GOAL:
Return the lines of the listing below verbatim, beginning with its first line and stopping after the line that contains "state / province: Antioquia".

RECORD EXCERPTS:
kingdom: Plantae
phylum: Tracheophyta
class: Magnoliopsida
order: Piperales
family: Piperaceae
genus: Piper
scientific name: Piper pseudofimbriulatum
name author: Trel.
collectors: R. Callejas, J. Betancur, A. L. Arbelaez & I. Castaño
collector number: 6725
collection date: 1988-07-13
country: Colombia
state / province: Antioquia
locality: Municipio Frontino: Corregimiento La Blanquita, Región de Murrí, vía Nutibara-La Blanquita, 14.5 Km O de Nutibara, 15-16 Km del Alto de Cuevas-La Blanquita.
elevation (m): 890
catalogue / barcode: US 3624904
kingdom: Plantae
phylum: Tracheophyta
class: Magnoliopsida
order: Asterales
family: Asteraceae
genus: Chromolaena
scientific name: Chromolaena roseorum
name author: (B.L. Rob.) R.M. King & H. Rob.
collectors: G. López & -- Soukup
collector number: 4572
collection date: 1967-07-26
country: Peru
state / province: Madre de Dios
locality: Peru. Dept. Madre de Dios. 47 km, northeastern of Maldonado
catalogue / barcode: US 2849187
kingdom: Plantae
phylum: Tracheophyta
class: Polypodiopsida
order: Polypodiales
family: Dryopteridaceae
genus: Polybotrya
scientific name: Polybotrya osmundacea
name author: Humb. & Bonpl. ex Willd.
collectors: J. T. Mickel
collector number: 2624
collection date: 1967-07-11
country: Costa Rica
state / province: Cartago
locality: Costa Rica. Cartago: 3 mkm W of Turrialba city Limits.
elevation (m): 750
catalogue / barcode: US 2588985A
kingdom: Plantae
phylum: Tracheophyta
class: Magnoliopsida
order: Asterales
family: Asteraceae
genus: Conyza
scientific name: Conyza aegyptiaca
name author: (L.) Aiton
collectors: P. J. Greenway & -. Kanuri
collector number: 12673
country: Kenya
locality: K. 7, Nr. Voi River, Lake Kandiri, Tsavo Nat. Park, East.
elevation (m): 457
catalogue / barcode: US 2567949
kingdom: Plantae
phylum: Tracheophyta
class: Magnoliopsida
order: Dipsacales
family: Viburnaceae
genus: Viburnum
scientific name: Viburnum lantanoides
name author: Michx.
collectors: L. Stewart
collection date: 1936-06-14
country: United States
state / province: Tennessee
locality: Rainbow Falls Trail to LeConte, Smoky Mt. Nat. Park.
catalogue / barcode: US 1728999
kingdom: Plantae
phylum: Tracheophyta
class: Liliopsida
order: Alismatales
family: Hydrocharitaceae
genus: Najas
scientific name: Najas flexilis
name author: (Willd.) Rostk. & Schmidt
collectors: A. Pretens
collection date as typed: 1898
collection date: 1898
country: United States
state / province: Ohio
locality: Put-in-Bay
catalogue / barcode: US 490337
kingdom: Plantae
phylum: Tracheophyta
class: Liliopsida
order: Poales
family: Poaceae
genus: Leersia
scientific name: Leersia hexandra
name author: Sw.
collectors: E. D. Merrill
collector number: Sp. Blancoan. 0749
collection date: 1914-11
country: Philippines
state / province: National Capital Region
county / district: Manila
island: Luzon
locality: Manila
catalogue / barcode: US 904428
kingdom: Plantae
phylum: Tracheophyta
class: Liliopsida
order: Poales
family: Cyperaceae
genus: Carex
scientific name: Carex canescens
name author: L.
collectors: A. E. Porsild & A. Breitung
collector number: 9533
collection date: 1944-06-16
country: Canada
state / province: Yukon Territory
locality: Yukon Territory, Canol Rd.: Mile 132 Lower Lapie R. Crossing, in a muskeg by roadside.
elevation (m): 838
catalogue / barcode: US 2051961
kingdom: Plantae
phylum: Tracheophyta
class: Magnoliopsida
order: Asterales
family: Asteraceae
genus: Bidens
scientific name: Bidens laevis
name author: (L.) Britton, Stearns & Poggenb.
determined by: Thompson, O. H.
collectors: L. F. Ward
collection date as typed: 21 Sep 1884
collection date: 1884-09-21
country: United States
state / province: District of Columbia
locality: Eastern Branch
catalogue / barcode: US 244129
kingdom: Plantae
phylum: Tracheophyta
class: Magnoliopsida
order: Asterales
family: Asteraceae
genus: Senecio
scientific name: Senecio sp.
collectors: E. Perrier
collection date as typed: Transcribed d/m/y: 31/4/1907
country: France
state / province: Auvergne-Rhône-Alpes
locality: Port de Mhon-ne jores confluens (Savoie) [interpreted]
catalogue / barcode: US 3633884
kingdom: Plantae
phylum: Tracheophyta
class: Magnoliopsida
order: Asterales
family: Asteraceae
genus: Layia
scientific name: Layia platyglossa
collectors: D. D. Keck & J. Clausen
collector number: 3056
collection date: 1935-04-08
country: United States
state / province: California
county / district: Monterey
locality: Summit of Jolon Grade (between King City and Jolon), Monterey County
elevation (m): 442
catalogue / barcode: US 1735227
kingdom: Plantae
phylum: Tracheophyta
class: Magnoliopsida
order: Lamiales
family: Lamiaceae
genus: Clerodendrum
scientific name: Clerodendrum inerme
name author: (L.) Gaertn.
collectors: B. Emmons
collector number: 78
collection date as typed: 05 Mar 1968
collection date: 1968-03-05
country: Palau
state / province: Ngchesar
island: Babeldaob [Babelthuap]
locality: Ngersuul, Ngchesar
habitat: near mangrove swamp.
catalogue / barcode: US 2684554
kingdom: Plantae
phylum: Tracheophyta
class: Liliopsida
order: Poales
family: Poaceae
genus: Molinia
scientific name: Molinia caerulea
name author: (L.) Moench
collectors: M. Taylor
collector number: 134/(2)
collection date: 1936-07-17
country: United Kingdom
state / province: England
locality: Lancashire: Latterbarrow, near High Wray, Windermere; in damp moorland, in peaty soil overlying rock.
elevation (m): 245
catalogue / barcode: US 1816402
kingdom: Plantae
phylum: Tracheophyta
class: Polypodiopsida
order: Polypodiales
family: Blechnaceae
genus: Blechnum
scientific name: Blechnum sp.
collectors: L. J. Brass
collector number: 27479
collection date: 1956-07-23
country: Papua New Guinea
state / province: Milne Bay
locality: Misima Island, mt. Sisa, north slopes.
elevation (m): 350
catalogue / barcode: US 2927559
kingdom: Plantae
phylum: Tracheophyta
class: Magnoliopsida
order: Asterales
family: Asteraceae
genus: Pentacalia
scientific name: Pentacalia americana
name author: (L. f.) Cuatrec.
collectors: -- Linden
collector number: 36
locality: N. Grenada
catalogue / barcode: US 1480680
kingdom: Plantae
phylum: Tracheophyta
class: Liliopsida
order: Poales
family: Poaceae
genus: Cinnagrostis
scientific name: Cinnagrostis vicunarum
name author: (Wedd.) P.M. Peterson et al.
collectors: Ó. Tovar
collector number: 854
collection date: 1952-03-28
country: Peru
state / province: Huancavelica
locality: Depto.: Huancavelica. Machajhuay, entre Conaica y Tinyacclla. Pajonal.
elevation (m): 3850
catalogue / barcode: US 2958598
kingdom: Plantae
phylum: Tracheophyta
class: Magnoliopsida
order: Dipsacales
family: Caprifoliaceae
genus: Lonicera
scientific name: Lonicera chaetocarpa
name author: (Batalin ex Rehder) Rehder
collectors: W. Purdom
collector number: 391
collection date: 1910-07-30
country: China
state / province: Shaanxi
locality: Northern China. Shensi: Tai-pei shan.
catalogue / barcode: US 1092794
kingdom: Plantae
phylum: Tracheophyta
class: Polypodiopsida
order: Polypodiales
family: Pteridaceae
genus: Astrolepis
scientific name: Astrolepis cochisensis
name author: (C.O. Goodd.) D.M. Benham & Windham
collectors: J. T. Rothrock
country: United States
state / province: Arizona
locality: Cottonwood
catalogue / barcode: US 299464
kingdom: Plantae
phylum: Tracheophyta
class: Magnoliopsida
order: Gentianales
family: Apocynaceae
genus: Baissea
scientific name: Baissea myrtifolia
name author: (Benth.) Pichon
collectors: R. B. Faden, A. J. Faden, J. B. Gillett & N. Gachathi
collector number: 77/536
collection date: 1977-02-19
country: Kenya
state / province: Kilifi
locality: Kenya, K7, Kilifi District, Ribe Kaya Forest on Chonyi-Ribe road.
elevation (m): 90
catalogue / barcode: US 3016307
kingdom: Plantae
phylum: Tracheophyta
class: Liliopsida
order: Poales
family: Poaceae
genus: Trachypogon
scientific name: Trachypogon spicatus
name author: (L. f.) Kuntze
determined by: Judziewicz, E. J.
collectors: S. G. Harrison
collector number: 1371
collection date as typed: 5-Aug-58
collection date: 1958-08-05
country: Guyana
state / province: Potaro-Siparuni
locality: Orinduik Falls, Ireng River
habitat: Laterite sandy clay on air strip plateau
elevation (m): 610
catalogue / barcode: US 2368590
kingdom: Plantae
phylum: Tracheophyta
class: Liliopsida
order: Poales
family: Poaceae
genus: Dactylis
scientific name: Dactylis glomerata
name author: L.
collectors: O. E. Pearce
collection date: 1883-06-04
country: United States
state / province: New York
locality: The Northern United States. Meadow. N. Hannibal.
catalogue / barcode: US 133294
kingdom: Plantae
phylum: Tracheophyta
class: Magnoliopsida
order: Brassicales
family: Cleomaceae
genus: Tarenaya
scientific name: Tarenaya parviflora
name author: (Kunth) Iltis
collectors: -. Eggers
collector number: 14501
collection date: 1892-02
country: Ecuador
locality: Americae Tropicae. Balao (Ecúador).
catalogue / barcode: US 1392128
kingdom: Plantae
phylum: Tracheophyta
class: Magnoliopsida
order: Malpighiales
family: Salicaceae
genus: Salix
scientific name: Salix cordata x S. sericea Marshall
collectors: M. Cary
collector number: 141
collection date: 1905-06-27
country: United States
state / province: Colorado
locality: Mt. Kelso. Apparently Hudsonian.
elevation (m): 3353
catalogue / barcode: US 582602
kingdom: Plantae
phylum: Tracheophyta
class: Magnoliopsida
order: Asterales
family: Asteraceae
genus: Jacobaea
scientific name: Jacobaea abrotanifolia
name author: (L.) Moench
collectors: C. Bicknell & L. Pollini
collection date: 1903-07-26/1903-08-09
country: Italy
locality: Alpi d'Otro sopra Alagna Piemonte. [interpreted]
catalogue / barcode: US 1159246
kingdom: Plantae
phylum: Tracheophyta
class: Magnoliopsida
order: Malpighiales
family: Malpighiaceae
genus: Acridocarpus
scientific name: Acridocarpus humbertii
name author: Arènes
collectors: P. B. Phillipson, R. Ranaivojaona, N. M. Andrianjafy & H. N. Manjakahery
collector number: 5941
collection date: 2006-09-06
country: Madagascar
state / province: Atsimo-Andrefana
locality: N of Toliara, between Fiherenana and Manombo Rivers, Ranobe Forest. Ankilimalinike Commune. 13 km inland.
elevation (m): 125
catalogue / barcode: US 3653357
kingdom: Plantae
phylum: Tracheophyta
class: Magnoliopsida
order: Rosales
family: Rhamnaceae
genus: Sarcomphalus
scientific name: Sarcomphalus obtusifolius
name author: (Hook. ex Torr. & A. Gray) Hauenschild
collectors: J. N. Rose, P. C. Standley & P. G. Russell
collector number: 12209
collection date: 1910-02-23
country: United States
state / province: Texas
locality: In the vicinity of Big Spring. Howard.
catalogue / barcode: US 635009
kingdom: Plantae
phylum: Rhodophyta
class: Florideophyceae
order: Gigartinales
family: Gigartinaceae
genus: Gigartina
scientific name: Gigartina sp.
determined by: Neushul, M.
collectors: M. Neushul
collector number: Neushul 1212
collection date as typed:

COMPLETE RESPONSE:
kingdom: Plantae
phylum: Tracheophyta
class: Magnoliopsida
order: Piperales
family: Piperaceae
genus: Piper
scientific name: Piper pseudofimbriulatum
name author: Trel.
collectors: R. Callejas, J. Betancur, A. L. Arbelaez & I. Castaño
collector number: 6725
collection date: 1988-07-13
country: Colombia
state / province: Antioquia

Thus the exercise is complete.